Dans le cadre de la transparence de la gestion des ressources forestières, l’administration forestière et un consortium constitué des organisations de la société civile ont procédé au lancement, mardi 27 janvier 2026, à Brazzaville, d’un nouveau projet intitulé: «Utiliser la loi pour lutter contre l’exploitation illégale et non durable des ressources forestières et promouvoir une gouvernance plus équitable des forêts et des terres pour la période 2025-2029». Ce projet vise à renforcer l’Etat de droit environnemental et foncier, la participation de la société civile, en prenant en compte ses préoccupations et les attentes des communautés locales et des populations autochtones dans les nouveaux textes règlementaires qui seront bientôt adoptés.

Actuellement, le pays est engagé dans plusieurs réformes structurantes, telles que le Programme national d’affectation des terres, la mise en œuvre du code forestier n°33 du 8 juillet 2020, les A.p.v-Flegt (Accords de partenariat volontaire et Application des règlementations forestières, la gouvernance et les échanges commerciaux) et la Redd+ (Réduction des gaz à effet de serre), les engagements climatiques internationaux ainsi que les initiatives sur la transparence, la lutte contre la corruption et la gouvernance des ressources naturelles.
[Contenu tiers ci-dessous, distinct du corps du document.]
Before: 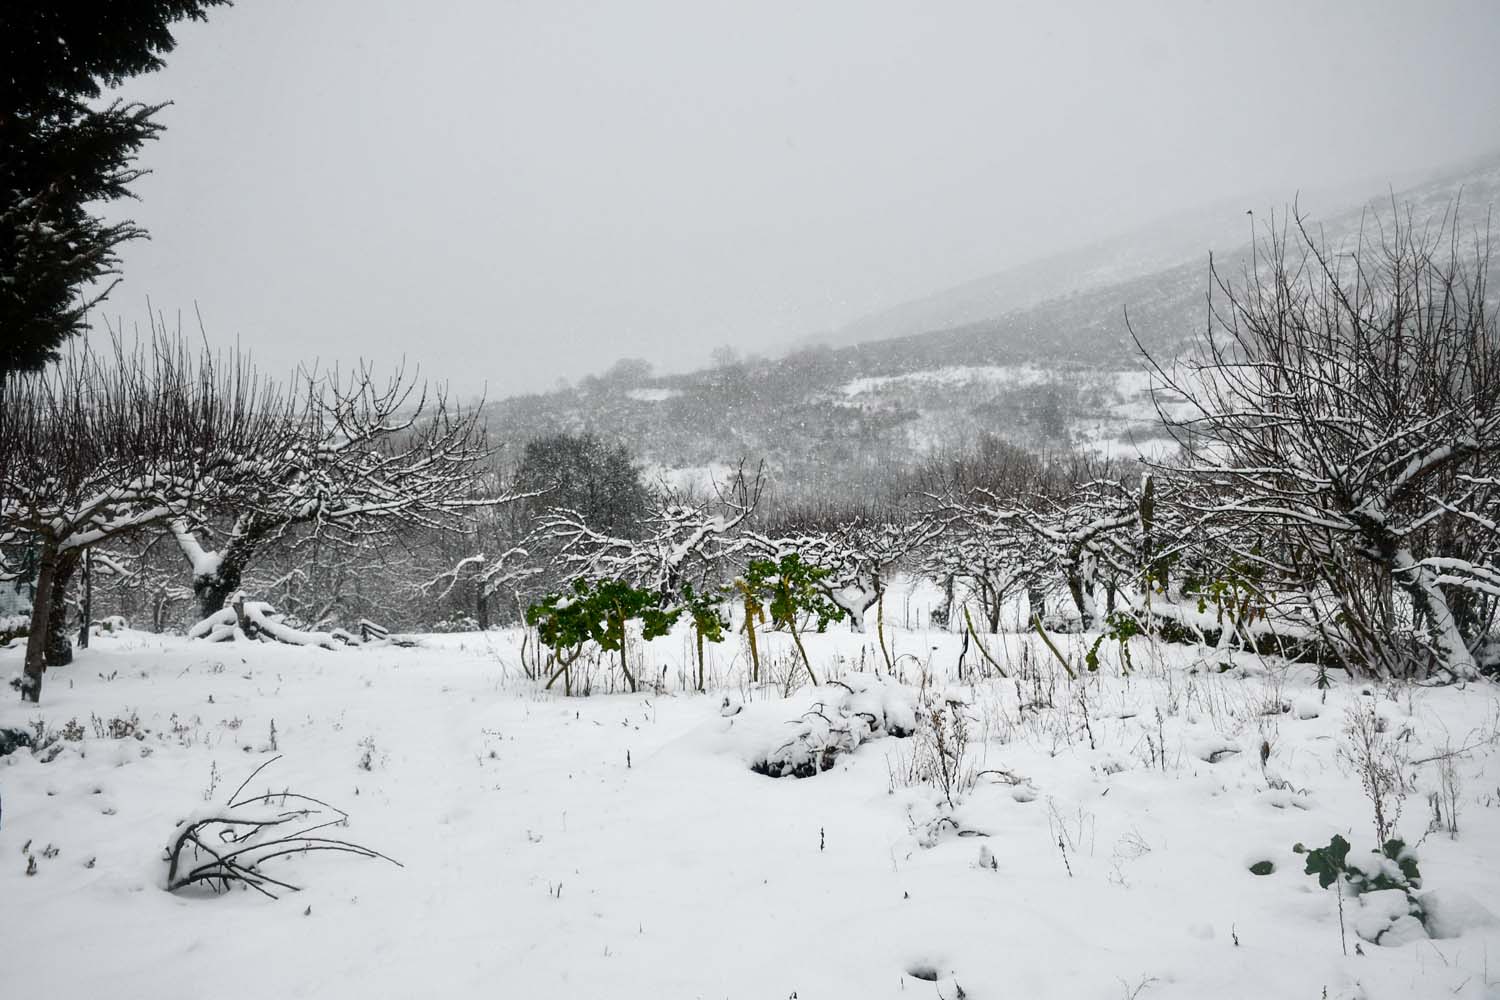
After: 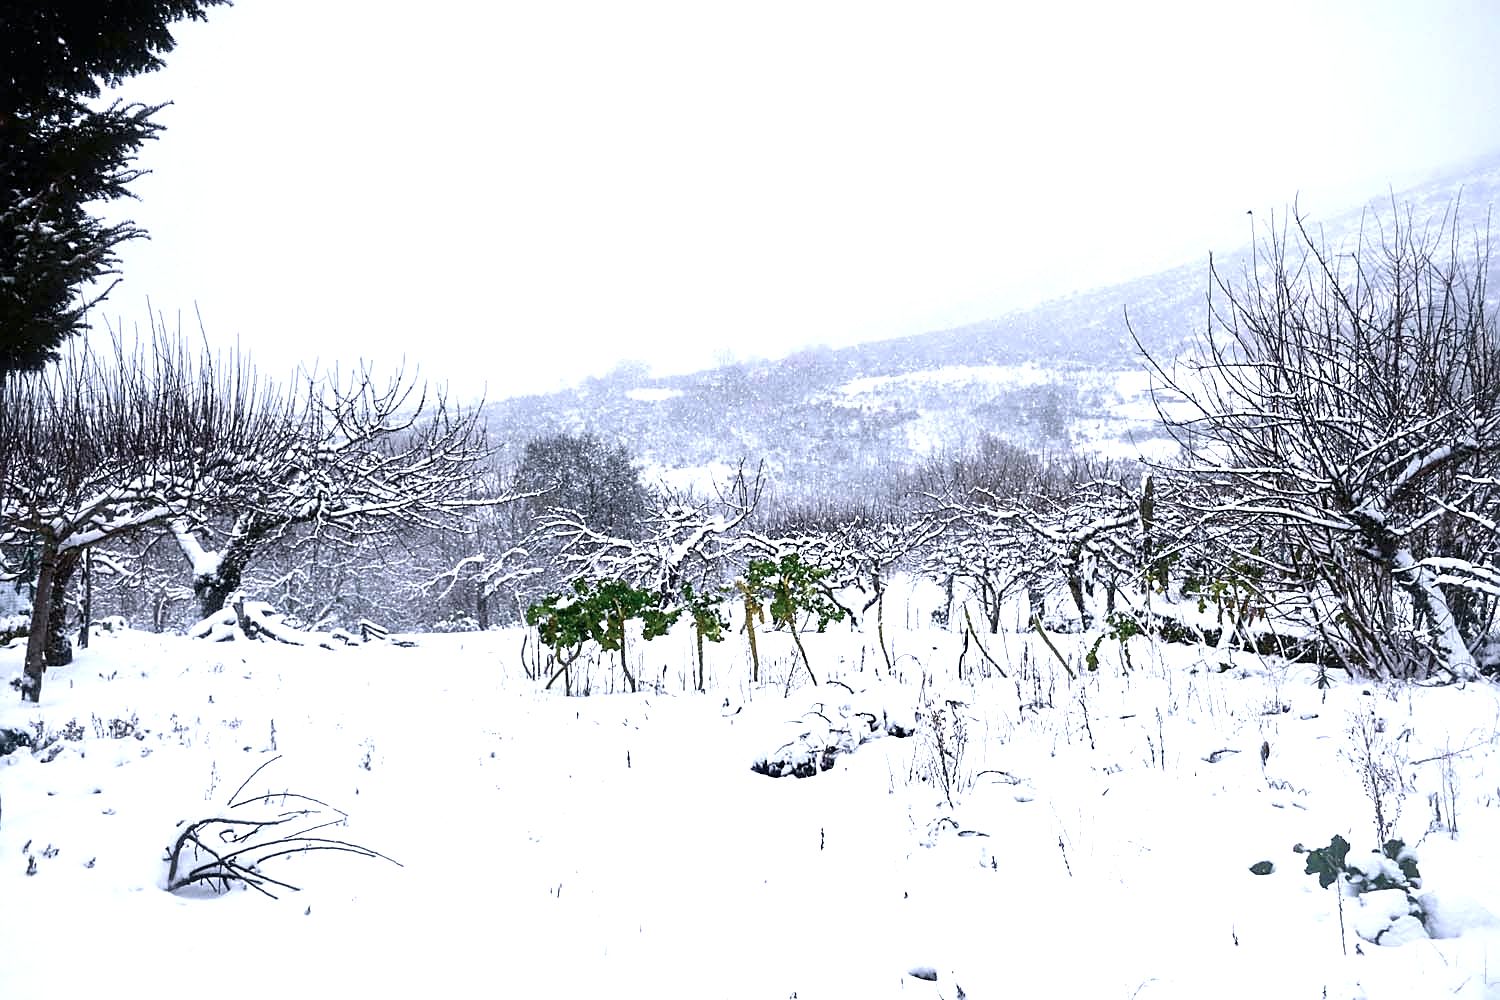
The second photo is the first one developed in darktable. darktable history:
sharpen: on, module defaults
color balance rgb: linear chroma grading › shadows -2.525%, linear chroma grading › highlights -14.601%, linear chroma grading › global chroma -9.531%, linear chroma grading › mid-tones -9.799%, perceptual saturation grading › global saturation -0.138%, global vibrance 14.265%
color calibration: illuminant as shot in camera, x 0.379, y 0.396, temperature 4128.47 K
exposure: black level correction 0, exposure 1.001 EV, compensate highlight preservation false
Beaucoup de lois sont en train d’être revues, pour promouvoir une gouvernance forestière plus inclusive, transparente et responsable.
La cérémonie de lancement du nouveau projet était co-présidée par Jean-Raphaël Côme Ngoma-Kaya, directeur du Parc zoologique et botanique de Brazzaville, représentant le directeur général de l’économie forestière et Adam Wetss, directeur de programme de l’organisation internationale Client earth, basée à Londres, en présence des deux responsables des organisations locales de la société civile, notamment Alfred Nkodia, coordonnateur du C.a.g.d.f (Cercle d’appui à la gestion durable des forêts) et Maixent Fortunin Agnimbat Eméka, président du F.g.d.h (Forum pour la gouvernance des droits de l’homme). Toutes ces organisations font partie du consortium soutenu financièrement du gouvernement britannique à travers le Bureau des affaires étrangères, du Commonwealth et du développement.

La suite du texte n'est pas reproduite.